The response is much too wordy for me to paste here, but what jumped out at me was how similar that URL is to those used by Google Toolbar to request the PageRank of a particular URL. Indeed, the checksum (8e991fe19 in the above example) calculation is exactly the same, and in fact simply replacing the “GR” in the features line with the word “Rank” turns it into a valid request for PageRank, responding something like:

Rank_1:1:5

This example URL has a PageRank value of 5 (the ’1′ in between the colons indicates the length of the returned value, in this case just one character). It is even possible to combine the two, for example:

https://toolbarqueries.google.com/tbr
     ?client=navclient-auto
     &features=Rank:GR
     &ch=8e991fe19
     &q=info:http%3A%2F%2Fwww.bronco.co.uk%2F
     &oe=UTF-8
     &grv=0.6.9

Responds with both PageRank and Google Related data, separated by newlines:

Rank_1:1:5
GR_1:24019:{"server_output_object_version":"","request_id": .....

(cut for brevity)

Calculating the correct checksum for a given URL is fairly straightforward – my Python code to do so is shown below.

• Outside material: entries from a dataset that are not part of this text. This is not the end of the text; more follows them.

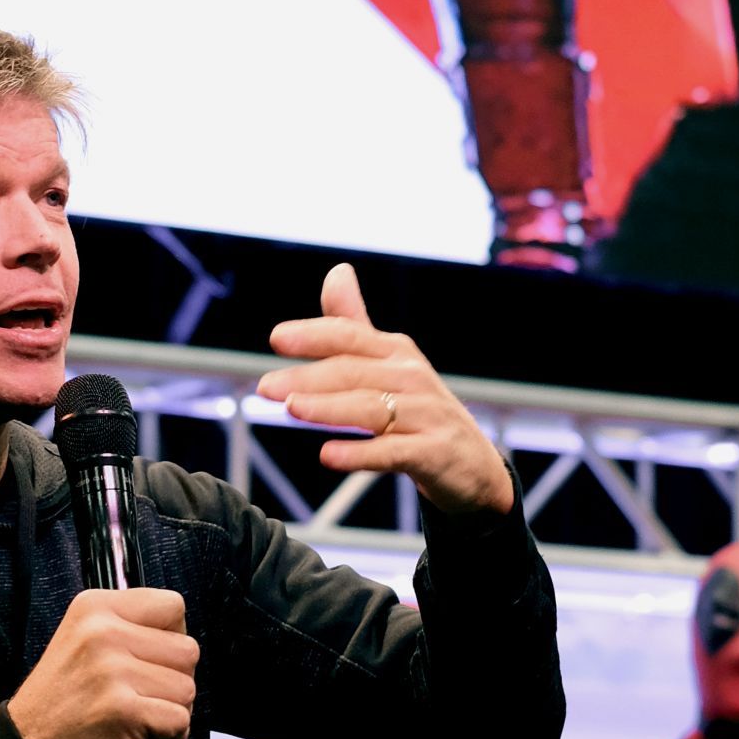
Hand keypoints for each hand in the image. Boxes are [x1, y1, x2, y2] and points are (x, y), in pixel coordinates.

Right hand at [6, 588, 197, 738]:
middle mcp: (103, 632)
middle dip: (174, 679)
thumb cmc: (61, 699)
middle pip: (187, 650)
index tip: (150, 658)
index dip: (171, 637)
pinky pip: (180, 721)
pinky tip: (140, 737)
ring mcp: (113, 671)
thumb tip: (181, 634)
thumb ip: (131, 627)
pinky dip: (168, 737)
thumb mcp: (83, 638)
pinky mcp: (124, 710)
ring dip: (171, 711)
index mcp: (95, 607)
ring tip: (136, 716)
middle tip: (139, 695)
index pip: (172, 606)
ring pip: (188, 688)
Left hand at [260, 263, 513, 516]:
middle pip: (353, 372)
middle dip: (308, 377)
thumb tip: (337, 271)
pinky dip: (360, 453)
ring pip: (371, 408)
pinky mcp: (433, 452)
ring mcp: (426, 414)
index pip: (350, 336)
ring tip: (294, 410)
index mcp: (396, 352)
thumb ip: (356, 325)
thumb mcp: (391, 365)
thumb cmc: (421, 412)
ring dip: (329, 408)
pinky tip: (328, 455)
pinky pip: (392, 451)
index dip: (314, 334)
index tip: (277, 338)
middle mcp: (412, 377)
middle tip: (265, 388)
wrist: (473, 466)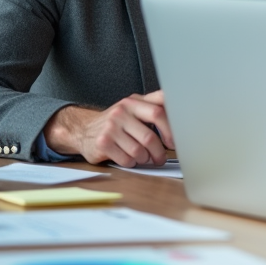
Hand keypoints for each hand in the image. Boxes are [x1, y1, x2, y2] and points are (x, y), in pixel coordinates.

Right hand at [43, 91, 174, 166]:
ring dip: (145, 159)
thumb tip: (182, 110)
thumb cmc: (116, 121)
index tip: (174, 141)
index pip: (159, 111)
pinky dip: (131, 163)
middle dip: (159, 151)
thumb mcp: (134, 106)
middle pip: (150, 136)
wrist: (83, 129)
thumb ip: (154, 105)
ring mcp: (110, 127)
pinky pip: (126, 159)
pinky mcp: (103, 143)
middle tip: (161, 157)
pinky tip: (129, 158)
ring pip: (139, 151)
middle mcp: (121, 112)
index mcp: (134, 101)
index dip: (171, 128)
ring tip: (144, 157)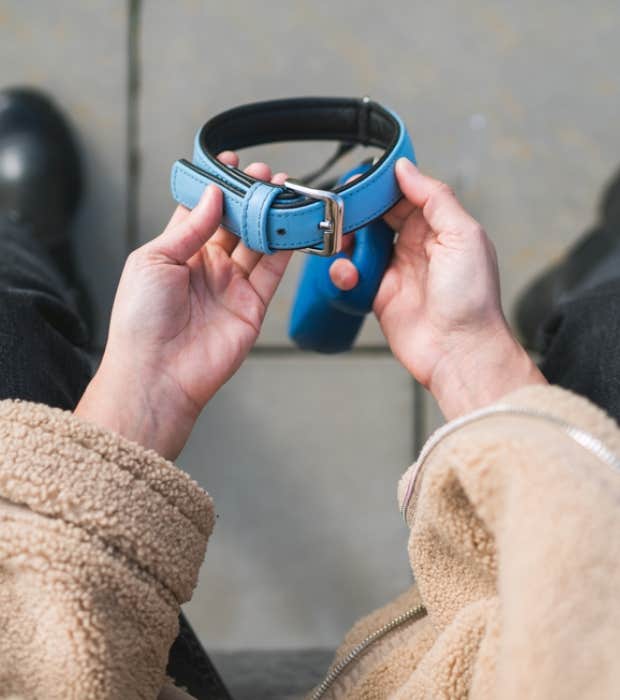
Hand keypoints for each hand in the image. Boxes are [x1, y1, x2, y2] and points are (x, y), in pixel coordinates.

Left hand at [76, 154, 291, 458]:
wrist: (158, 372)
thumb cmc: (141, 320)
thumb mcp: (154, 260)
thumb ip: (189, 227)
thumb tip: (214, 195)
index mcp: (177, 253)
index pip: (201, 211)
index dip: (217, 187)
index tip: (230, 163)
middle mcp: (206, 267)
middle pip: (235, 224)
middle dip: (250, 197)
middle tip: (265, 175)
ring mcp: (231, 286)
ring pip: (257, 243)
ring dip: (270, 217)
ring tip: (284, 190)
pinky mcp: (252, 305)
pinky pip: (273, 270)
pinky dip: (286, 247)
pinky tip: (292, 224)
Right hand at [330, 158, 545, 419]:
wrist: (459, 351)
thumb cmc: (472, 299)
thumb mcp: (463, 235)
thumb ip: (434, 198)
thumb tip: (405, 169)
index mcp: (440, 228)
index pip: (405, 195)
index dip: (382, 186)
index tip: (359, 179)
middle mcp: (417, 246)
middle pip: (378, 217)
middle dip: (358, 211)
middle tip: (340, 209)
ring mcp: (396, 270)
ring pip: (361, 243)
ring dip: (347, 241)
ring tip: (342, 244)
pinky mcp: (378, 295)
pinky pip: (353, 274)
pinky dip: (344, 271)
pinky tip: (349, 275)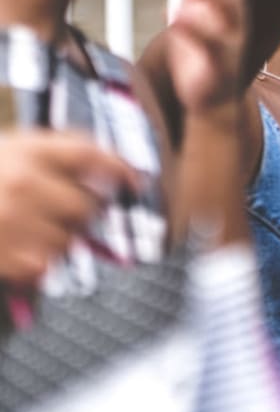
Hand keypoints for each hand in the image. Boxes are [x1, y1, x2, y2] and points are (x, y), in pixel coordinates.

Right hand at [0, 129, 137, 283]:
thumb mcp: (12, 145)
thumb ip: (59, 149)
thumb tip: (118, 166)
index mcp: (24, 150)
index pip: (89, 155)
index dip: (120, 167)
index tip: (136, 180)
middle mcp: (21, 183)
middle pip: (87, 206)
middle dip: (84, 210)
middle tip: (64, 209)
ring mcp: (9, 221)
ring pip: (69, 239)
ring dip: (62, 238)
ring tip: (34, 227)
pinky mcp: (1, 256)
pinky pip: (44, 265)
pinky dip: (39, 261)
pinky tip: (20, 246)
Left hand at [165, 0, 248, 111]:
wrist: (212, 102)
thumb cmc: (201, 55)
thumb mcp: (195, 12)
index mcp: (231, 1)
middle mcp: (238, 17)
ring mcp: (233, 41)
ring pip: (228, 6)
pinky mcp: (223, 67)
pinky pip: (213, 45)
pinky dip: (195, 28)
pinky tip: (174, 14)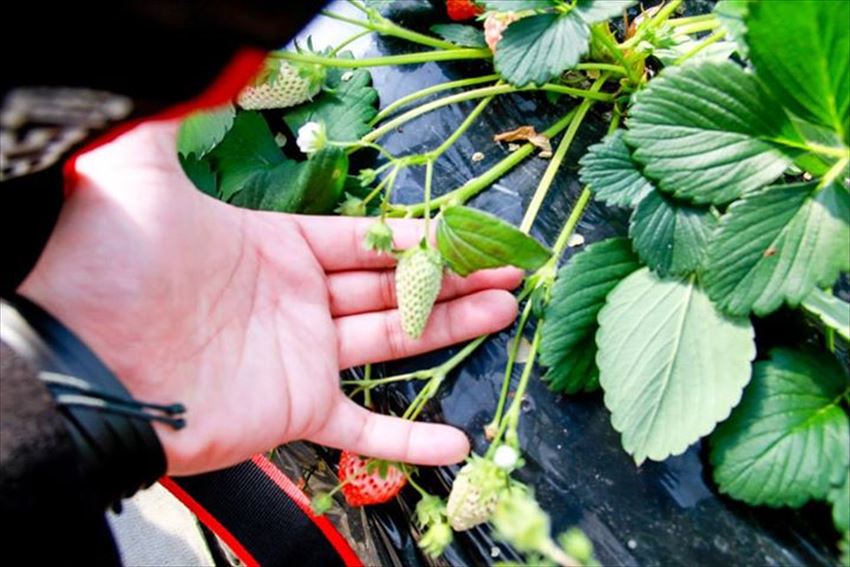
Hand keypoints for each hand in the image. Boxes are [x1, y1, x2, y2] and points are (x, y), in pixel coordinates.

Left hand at [20, 119, 520, 475]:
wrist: (80, 358)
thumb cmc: (108, 264)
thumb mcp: (139, 171)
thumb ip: (175, 113)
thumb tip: (217, 59)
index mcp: (276, 248)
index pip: (362, 239)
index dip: (414, 235)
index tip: (462, 230)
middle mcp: (297, 301)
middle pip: (392, 286)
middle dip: (454, 276)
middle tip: (510, 269)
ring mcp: (302, 357)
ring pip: (394, 341)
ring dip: (453, 329)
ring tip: (507, 309)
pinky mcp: (296, 409)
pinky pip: (364, 428)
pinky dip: (410, 439)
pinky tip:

GPR_HASH_SEED = "Mining PageRank is AGAINST GOOGLE'S TERMS OF SERVICE. Yes, I'm talking to you, scammer."

def google_hash(value):
    magic = 0x1020345
    for i in xrange(len(value)):
        magic ^= ord(GPR_HASH_SEED[i % len(GPR_HASH_SEED)]) ^ ord(value[i])
        magic = (magic >> 23 | magic << 9) & 0xFFFFFFFF
    return "8%08x" % (magic)

I am not currently aware of any combination of ‘features’ that result in a reply other than “GR” and “Rank”.